Artist View of #metoo

Tuca & Birdie materialized on my screen because Netflix knows I like animation, female comics, and art by and about women and culture. Thank you, Netflix!  If you have not watched Tuca & Bertie, put it in your cue for laughs and contemplation. Enjoy it for the delightful images, the characters, and the clarity of love between friends. The “fall off the couch” humor is delivered in dialogue and music by the irrepressible Ali Wong ( who made pregnancy so absurd and laughable), and Tiffany Haddish, whose Tuca is a mashup of every best friend you ever had.

The story includes a girlhood sexual assault  of one of the characters. The sensitivity shown in telling the story , in words and images, brought the series to a whole new level of importance.

A million thanks to Lisa Hanawalt, who created this work.

After watching the show, I searched for artists who have had something to say about trauma and #metoo.

In classical art, rape is a frequent topic that is often cleaned up and romanticized by male artists. Starting in the 20th century artists began to apply the female gaze to the subject.

Here is a small selection of all the wonderful work out there:

“Woman Walks into Bar — Is Raped by Four Men on the Pool Table — While 20 Watch” by Sue Coe 1983.  Depicts reality that four men brutally and publicly gang-raped a 21-year-old woman while patrons in a New Bedford, Massachusetts, tavern looked on and did not intervene.

Then we have then incomparable Betty Tompkins works referring to #metoo:

For her latest series, entitled “Apologia” (2018), artist Betty Tompkins has literally dismantled art history books in order to make a statement about gender equality.
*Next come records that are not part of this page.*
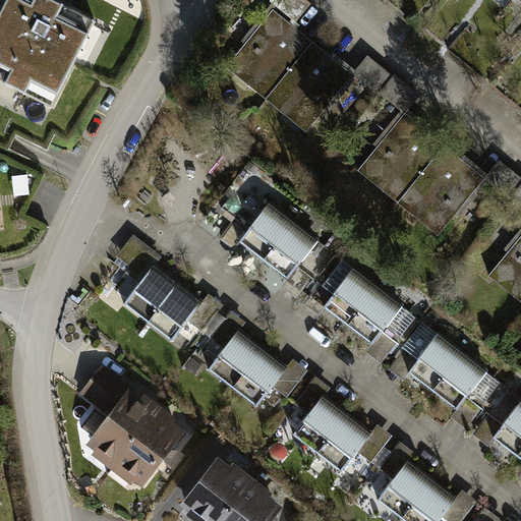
[(0,0),(0,79),(57,108),(104,15),(71,0),(0,0)]
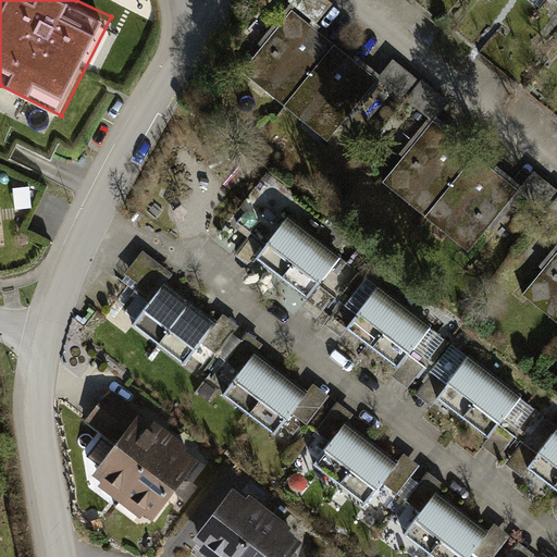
[(282,110),(334,46),(292,11),(239,75),(282,110)]
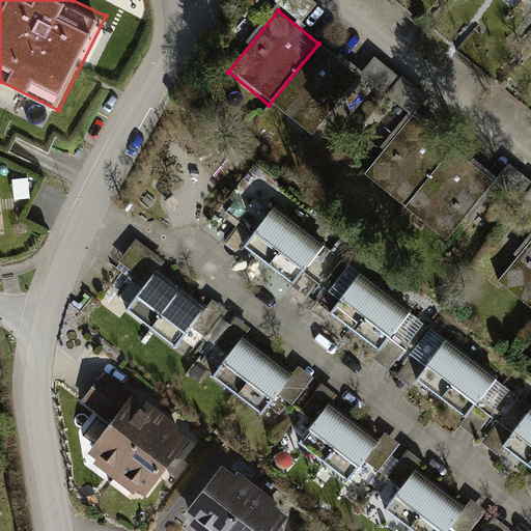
[(318,44),(269,105),(312,139),(362,79),(318,44)]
Each follows a similar format: pink text, painted atop reproductions of old paintings. All the language derives from public apologies that Chuck Close, Matt Lauer, and other prominent figures have made in response to recent sexual harassment scandals.
For her latest series, entitled “Apologia” (2018), artist Betty Tompkins has literally dismantled art history books in order to make a statement about gender equality. Each follows a similar format: pink text, painted atop reproductions of old paintings. All the language derives from public apologies that Chuck Close, Matt Lauer, and other prominent figures have made in response to recent sexual harassment scandals.

Eliza Hatch, a photojournalist created “Cheer Up Luv,” a series of photographs and interviews retelling women’s stories of sexual harassment. Since launching the project, she’s featured over 100 women in three different cities London, New York, and Tokyo.

Before the viral #metoo movement began, Hatch says, “When I asked women whether they experienced harassment, most women would either say all the time or that they didn’t know if it counted as harassment. Post the #metoo movement, women have now started to realize that their experiences are valid and that their stories have a voice.”

“I started the project as a way of showing my male friends the kind of things we would have to put up with, as they never used to believe the scale of the issue when we spoke about it in group situations,” she says, “However as the project grew, it became more than just raising awareness.” Today, “Cheer Up Love” has become a global platform for women to find solidarity and strength. “The support from men and women for the project has been immense, and encourages me to continue my work.” Hatch intends to expand the project and encourages anyone with a story to reach out to her on Instagram @cheerupluv.

In the series Portals, I had such difficulty creating images exploring childhood rape that I used appropriation and revision to tell the story. This process helped me to define how we as humans go from innocence to knowing. Like me, many girls first sexual experience is rape.

Visual artists, writers, poets, film makers and musicians have something to say on the subject violence against women. I encourage you to explore their work. Solving the problems addressed in the #metoo movement need artists to be part of the conversation. Creative expression creates a valuable space, a pause in between conversations to be vulnerable, expressive and understood. That is why art in the #metoo movement is critical and only just beginning.